APPLY WHAT YOU READ.
1 – Translate this sentence from the passage about the Ibsen art series into Spanish: "It includes separate pictures, triptychs and diptychs."
2 – Pick up the passage about the Ibsen art series after its last sentence and carry it forward a few more sentences.

SOURCE PASSAGE.
================
The project is dedicated to the 200 jubiley of G. Ibsen. The project is realized by the Museum of Contemporary Art (Norway, Oslo) and State Russian Museum (Russia, St. Petersburg).

O. Tobreluts interprets Ibsen's "world drama" as the drama of ideas and the conflict of Weltanschauungs. The term "Weltanschauung" is used here in its original meaning of the integral picture of the world...

The series consists of fifty-two canvases and has the articulate inner structure. It includes separate pictures, triptychs and diptychs. However, each picture is a thing in itself being completely self-sufficient...
================
Dataset rows:
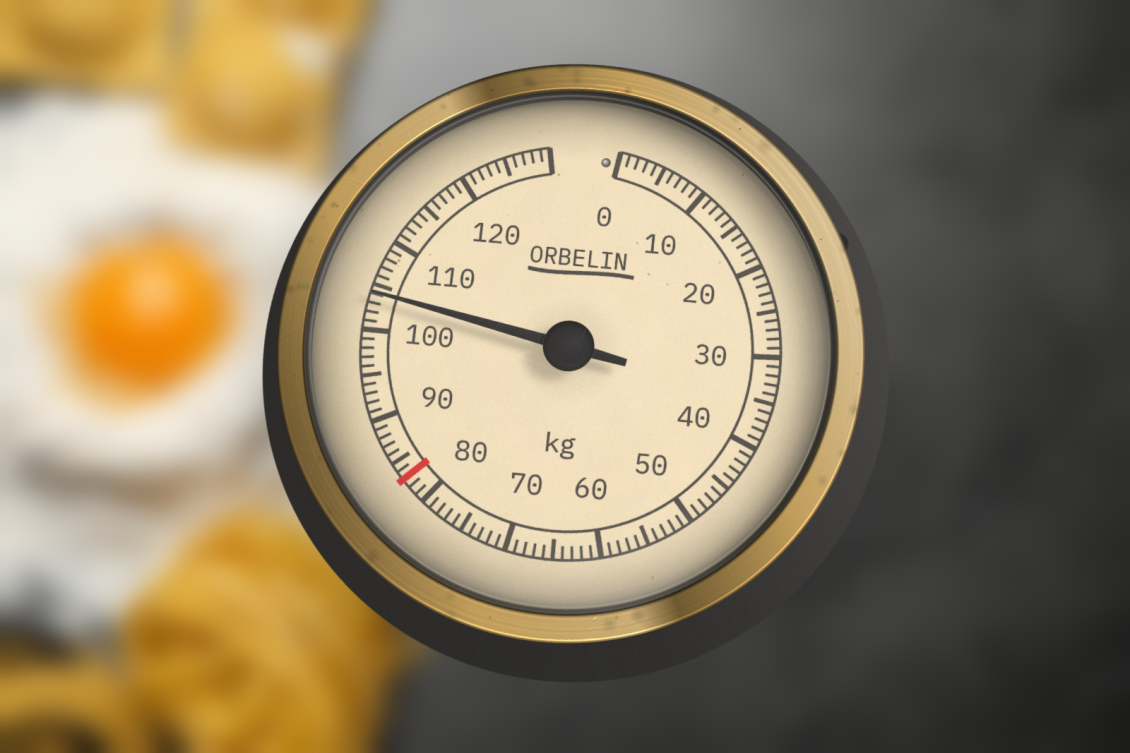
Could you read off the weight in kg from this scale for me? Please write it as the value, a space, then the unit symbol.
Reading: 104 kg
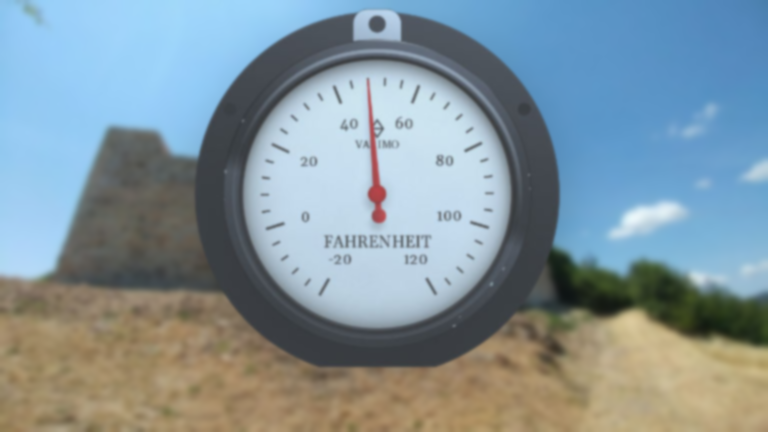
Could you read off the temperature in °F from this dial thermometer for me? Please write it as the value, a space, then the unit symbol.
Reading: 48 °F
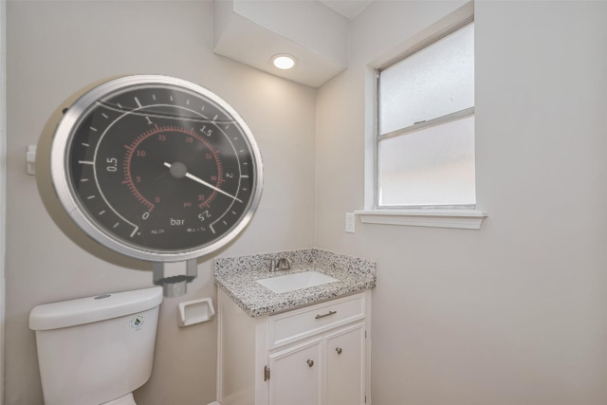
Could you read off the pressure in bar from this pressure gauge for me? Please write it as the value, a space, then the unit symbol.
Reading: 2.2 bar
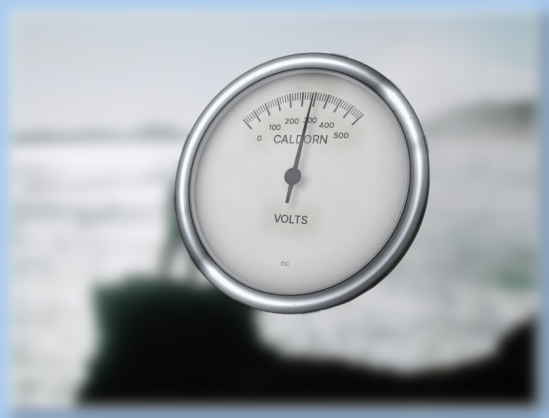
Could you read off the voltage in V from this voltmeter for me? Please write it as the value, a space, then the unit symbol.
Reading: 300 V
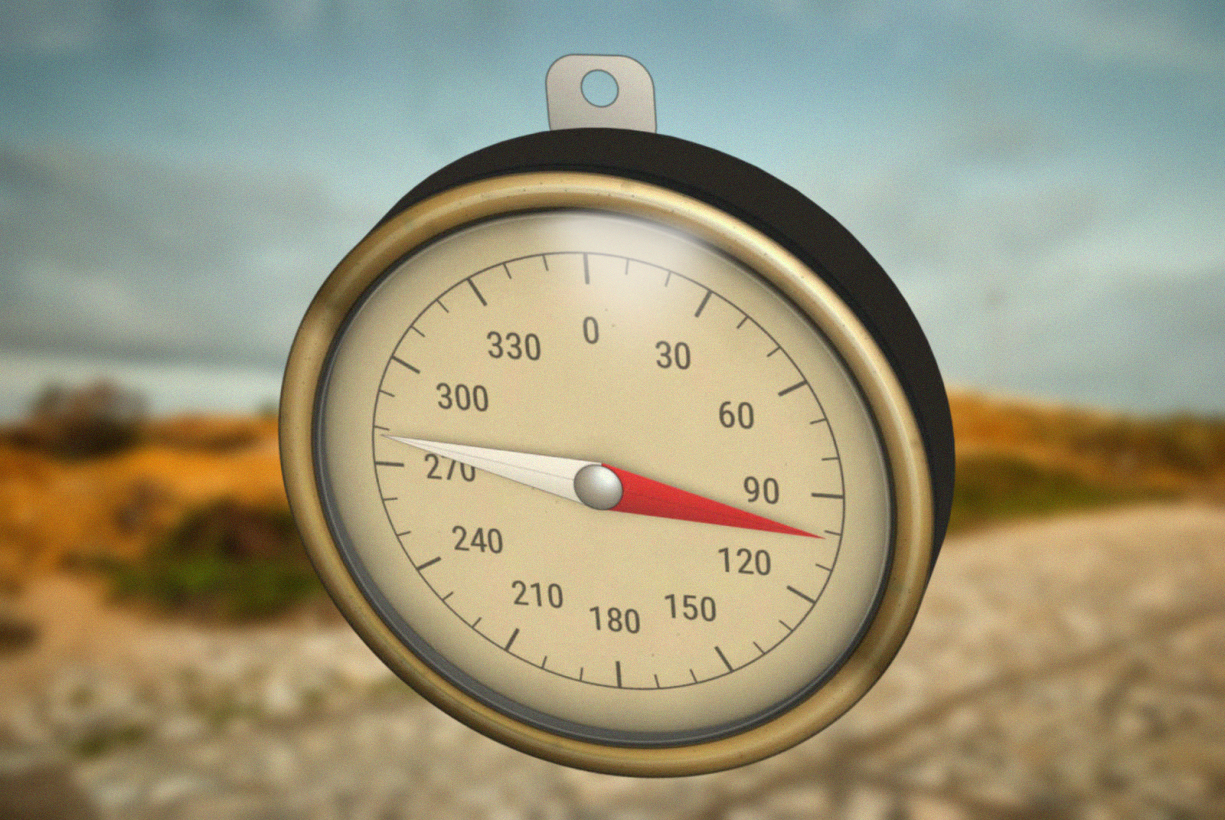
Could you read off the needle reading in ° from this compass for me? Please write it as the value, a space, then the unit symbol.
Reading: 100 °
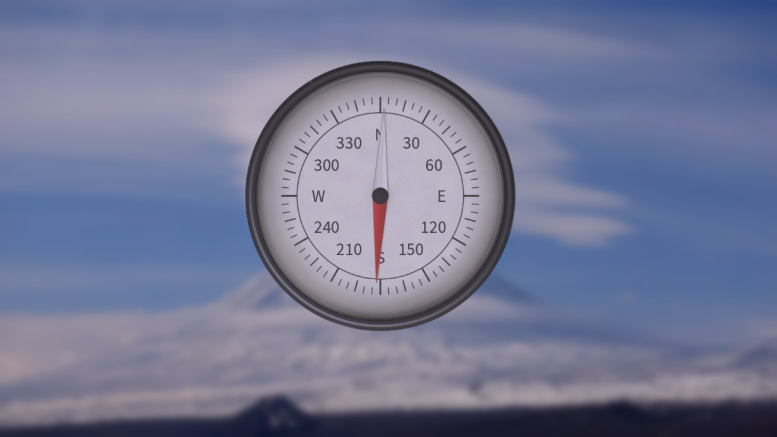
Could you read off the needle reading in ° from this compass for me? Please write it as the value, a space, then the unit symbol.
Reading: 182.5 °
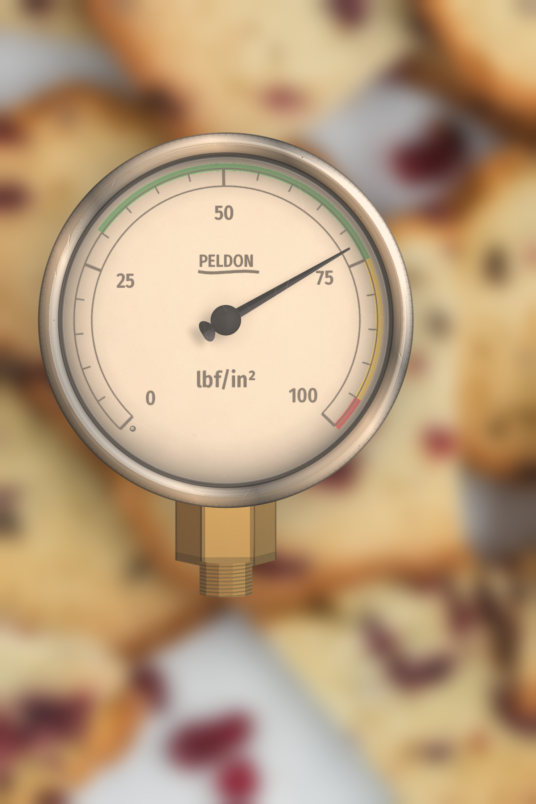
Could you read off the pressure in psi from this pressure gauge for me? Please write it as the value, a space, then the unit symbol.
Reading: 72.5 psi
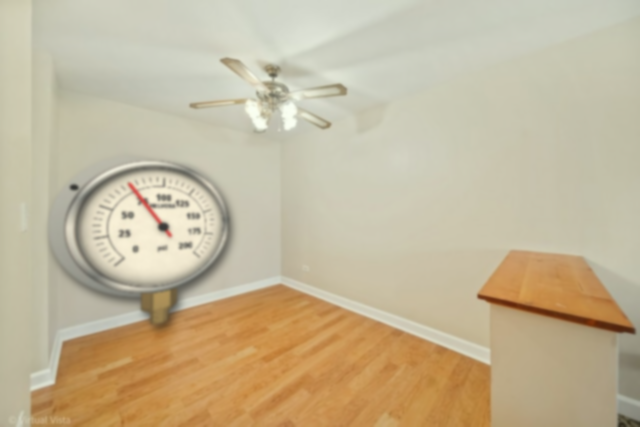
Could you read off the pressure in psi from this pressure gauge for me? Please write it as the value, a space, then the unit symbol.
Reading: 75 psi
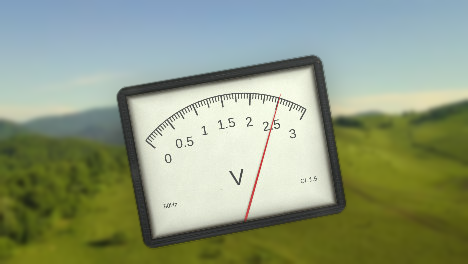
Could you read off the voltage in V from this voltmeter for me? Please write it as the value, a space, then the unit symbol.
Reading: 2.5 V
================
RESPONSES FOR EACH TASK.
1 – Incluye cuadros independientes, trípticos y dípticos.

2 –
What are the methods that allowed Olga Tobreluts to produce these slightly ponderous but very solid pictures amounting to the integral picture of the world? At the level of composition, it is the utterly traditional construction of background and foreground that creates the integral rhythm of a picture. In terms of the plastic means, it is the serious work on images. First, computer images underwent "retouching" by hand. In fact, not only did Tobreluts match diverse fragments but also built up the new pictorial matter. Second, the effect of a glazed painting was supported and amplified by the additional work on the canvases. The prints were repeatedly varnished, which endowed them with the new integrative and space-constituting optics. Such is the technical aspect of what I have earlier termed as "picture"...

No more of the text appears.